Joey laughed, an arrogant, _try and stop me_ noise, and walked around to the driver's door.

'Don't you dare get in that car! Joey Boswell, I mean it, if you get in that car…'

'You'll what, sweetheart?' He seemed amused again now, his frustration having made way for sheer delight at his own irksomeness, and the fact that he was once again triumphing over her and the DHSS. 'You'll run after it in your nightie? Now that I'd like to see.'

'I'll…I'll phone the police!'

'Oh? And tell them what? That I dressed up nicely and went for a drive?'

She growled. Joey shook his head and got into the Jag.

'Joey Boswell, I'll give you one last chance to do the right thing!' she warned, aware she was using the same tactic he'd tried on her earlier today to get her to walk with him, aware that, unlike him, she was failing miserably, having no threats or leverage against him.

He started the engine.

'I'll take yer photos again!' she called desperately, though she knew even as she said it that her words would do nothing to his resolve.

'If you can find them!' Joey called out the window, sticking his arm out and waving to her. 'Goodnight, Martina!'

And he drove off down the street, still waving to her. Martina watched him go, gaping.

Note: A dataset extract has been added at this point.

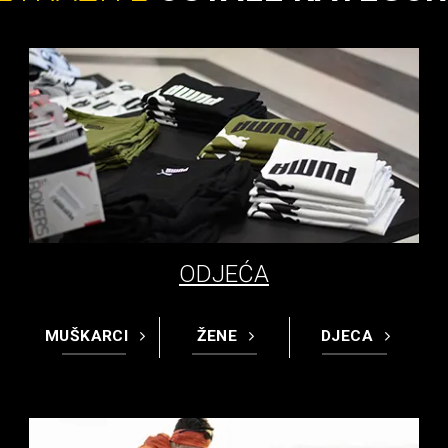
ODJEĆA
MUŠKARCI
ŽENE
DJECA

_Oh, you will pay for that, Joey Boswell_, she thought, shivering and wrapping her arms around herself. _I will find out where you've been, don't you worry about that. And then, Mister Boswell, I will get you_.

Comforting herself with that thought, she went back inside and warmed up under the blankets on the sofa, spending the wee hours contemplating how she might investigate Joey's secret night-time disappearances, and savouring the smug thought that soon, very soon, she may well have finally _got him_.